• _Exercise 1_
In the post on fixed versus fluid web design, which version of Internet Explorer was the first to support the min- and max-width properties?
• _Exercise 2_
Condense the paragraph of the post on fixed versus fluid web design that begins "The main benefit to designers" into a short bulleted list that keeps its main points.
• _Exercise 3_
From the post on fixed versus fluid web design, reproduce everything from "Tag Archives: accessibility" down to "new design meeting.", word for word.

====== Page text

Tag Archives: accessibility

The age old question – fixed vs fluid (vs. elastic)

Fixed vs. flexible design is one of the main arguments of the modern web design era. Much of the argument derives from the fact that IE (Internet Explorer) did not support the min- and max-width properties until version 7. As of this date version 6 and lower are still in such high usage that you cannot count on these properties to work. So the question “fixed vs. flexible” is asked at many a new design meeting.


What is fixed design? Fixed design is essentially defining a width on a page – no matter the size of the browser window. You can find fixed designs at sites like Helium, CNN and Yahoo. A typical fixed layout has containers, text, images and most other elements defined in pixels.

The main benefit to designers in using fixed layouts is that they have total control over the design. Unlike traditional media outlets – like newspapers and magazines – the web can be viewed through a large variety of devices from cell phones to PDAs to computer screens to widescreen HDTVs. With traditional media you always know how your page is going to appear. With the web, the same page viewed on a cellphone and a computer can appear vastly different – or even 2 computers with different screen resolutions. Fixed layouts give a designer more control over how their content is viewed. Finally, because you are defining the layout of the page you have more freedom with background images – if you notice the examples above all but CNN make extensive use of background images for design.

============
====== The data

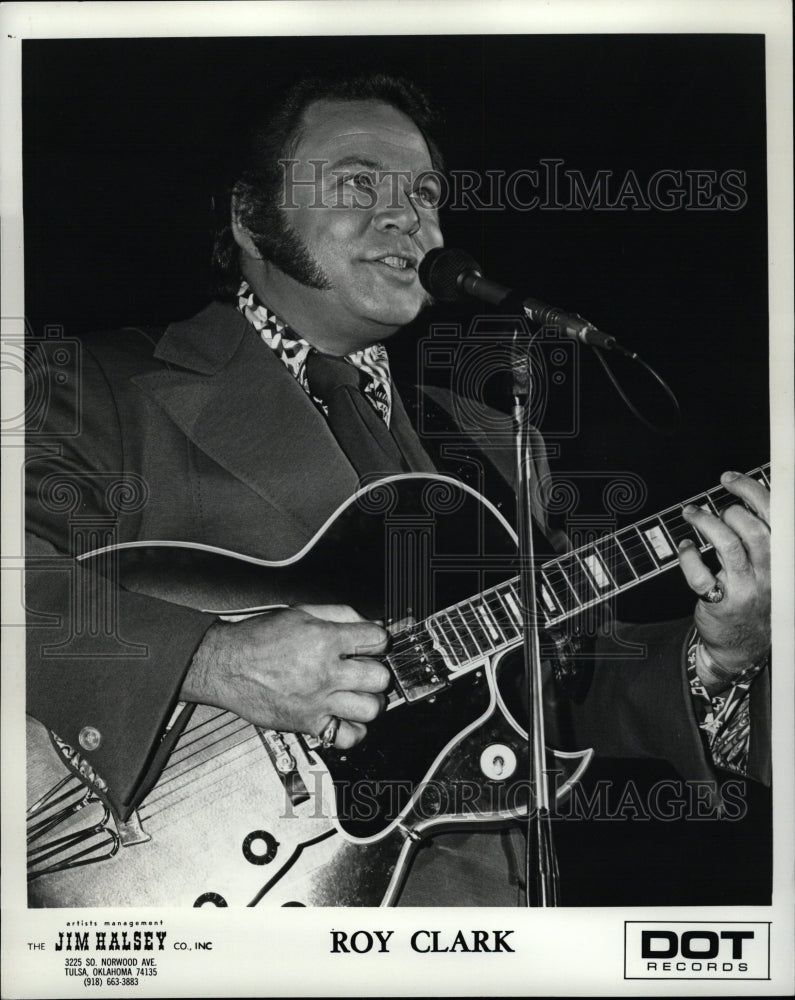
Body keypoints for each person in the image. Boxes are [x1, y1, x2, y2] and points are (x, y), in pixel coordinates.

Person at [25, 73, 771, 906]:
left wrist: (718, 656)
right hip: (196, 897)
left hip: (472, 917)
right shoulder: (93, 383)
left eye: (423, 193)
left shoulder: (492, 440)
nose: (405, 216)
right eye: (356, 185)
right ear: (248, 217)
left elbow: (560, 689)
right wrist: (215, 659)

============
====== The data

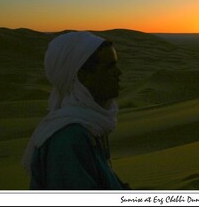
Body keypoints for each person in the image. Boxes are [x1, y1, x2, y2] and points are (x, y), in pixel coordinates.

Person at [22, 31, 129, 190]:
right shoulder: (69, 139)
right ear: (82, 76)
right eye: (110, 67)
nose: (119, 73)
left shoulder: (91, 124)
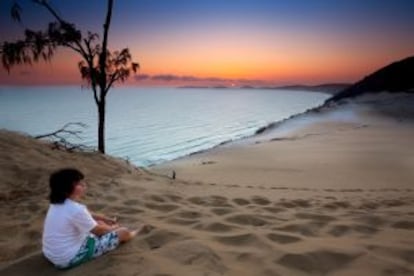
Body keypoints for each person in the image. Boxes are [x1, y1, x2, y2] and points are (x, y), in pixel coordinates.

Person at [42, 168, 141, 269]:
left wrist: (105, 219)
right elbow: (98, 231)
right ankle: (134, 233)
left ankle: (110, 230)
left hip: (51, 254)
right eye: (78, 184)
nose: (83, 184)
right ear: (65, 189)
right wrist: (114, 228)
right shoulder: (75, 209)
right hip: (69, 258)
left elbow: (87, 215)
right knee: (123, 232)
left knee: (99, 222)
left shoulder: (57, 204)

============

• _Task output 1_
Version 7.

• _Task output 2_
- Fixed layouts give designers total control over the design.
- Newspapers and magazines always look the same, but the web is viewed on many devices, from cell phones and PDAs to computer screens and widescreen HDTVs.
- The same page can look very different on a cellphone and a computer, or even on two computers with different screen resolutions.
- Fixed layouts give a designer more control over how content is viewed.
- Because the layout is defined, there is more freedom with background images. All of the example sites except CNN use them heavily.

• _Task output 3_
Tag Archives: accessibility

The age old question – fixed vs fluid (vs. elastic)

Fixed vs. flexible design is one of the main arguments of the modern web design era. Much of the argument derives from the fact that IE (Internet Explorer) did not support the min- and max-width properties until version 7. As of this date version 6 and lower are still in such high usage that you cannot count on these properties to work. So the question “fixed vs. flexible” is asked at many a new design meeting.